Regarding campus protests, as Jonathan Haidt notes, despite all the attention and outrage such protests get on Twitter and YouTube, protests are uncommon and mostly occur at elite coastal colleges. For example, the 2017 Berkeley protests over a planned speech by Milo Yiannopoulos resulted in vandalism and considerable media coverage, but one must remember that for 700+ days out of two year period between 2017-2018, there were no protests at Berkeley, and most protests don’t involve vandalism. Furthermore, as discussed above, given the rarity of gender studies majors, statistically, we would expect most of the people demonstrating to not be gender studies majors, but rather English, nursing, and psychology majors, which are much more common, so blaming such protests on hyphenated-studies is misplaced.

So why is there so much concern about these subjects by IDW-types even though so few people major in them? Although the pay and job prospects are worse, humanities majors have more influence on the ‘national debate’ and narrative, in terms of print media and journalism, than do STEM workers, nurses, teachers, and businesses administrators. The trade-off for less money and worse job prospects is more cultural influence. This can explain why the humanities get so much attention and are the subject of so much criticism and controversy, because of the disproportionate amount influence the humanities impart. Political and social articles that go viral on sites such as Vice, Buzzfeed, The Atlantic, The New Yorker, etc., which are read by millions of people, are primarily written by humanities majors. Jordan Peterson is correct that the ability to write and communicate well is a potent tool. Business administrators may make a lot of money, but they cannot write well and don’t have the cultural influence from writing a message that is disseminated to millions of people that humanities majors potentially have.

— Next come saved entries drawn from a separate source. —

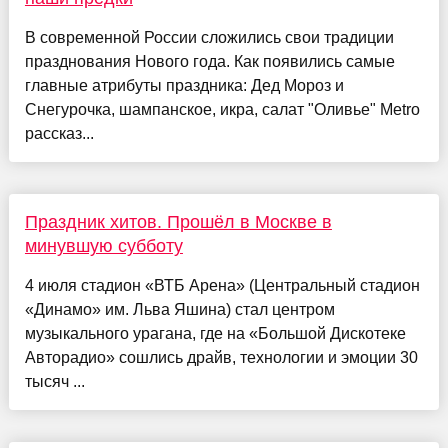
В современной России сложились свои традиции
празднования Нового года. Как появились самые
главные атрибуты праздника: Дед Мороз и
Снегурочка, шампанское, икра, салат "Оливье" Metro
рассказ...
Праздник хитов. Прошёл в Москве в
минувшую субботу
4 июля стадион «ВТБ Арена» (Центральный стадион
«Динамо» им. Льва Яшина) стал центром
музыкального урагана, где на «Большой Дискотеке
Авторадио» сошлись драйв, технологии и эмоции 30
тысяч ...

Even if your message is correct and ‘good’, if you cannot articulate it well in written or spoken form, then it as if it does not exist.

Some see STEM as force of conservatism against left-wing liberal arts indoctrination, but such a narrative is not necessarily supported by reality. Silicon Valley, for example, despite being the ‘STEM capital’ of the world, it’s entrepreneurial-capitalist culture, and being home to some of the most valuable and profitable companies in the world, 70% of donations are to Democratic candidates, and “since 2004, 95.5% of contributions by Apple employees to local committees have gone to Democrats ($83,635 versus $3,975, respectively), and 4.5% to Republicans.”

If I had to diagnose the problem, the root cause of so-called left-wing indoctrination is not the teachers, but rather the donors that fund the institutions that employ the teachers and disseminate the literature. The profits from capitalism trickle down to institutions that are not as profitable but have a lot of cultural reach, such as think tanks, movie studios, universities, and print media such as magazines and newspapers. For example, there is the University of Michigan Helen Zell Writers’ Program. Who is Helen Zell? The wife of Sam Zell, a billionaire businessman. I would even go so far as to say that without the ‘robber barons’ of the late 19th century and early 20th century, who heirs bequeathed their vast fortunes to such institutions, among other recipients, there would have been no 60’s counter-culture.

Why did I write this? Because I want/seek the truth, even if it’s counter-narrative. I’m tired of hype and just want the facts. If you asked me a month ago what percent of college students major in gender studies or women’s studies, I would have given a much higher answer than the actual answer.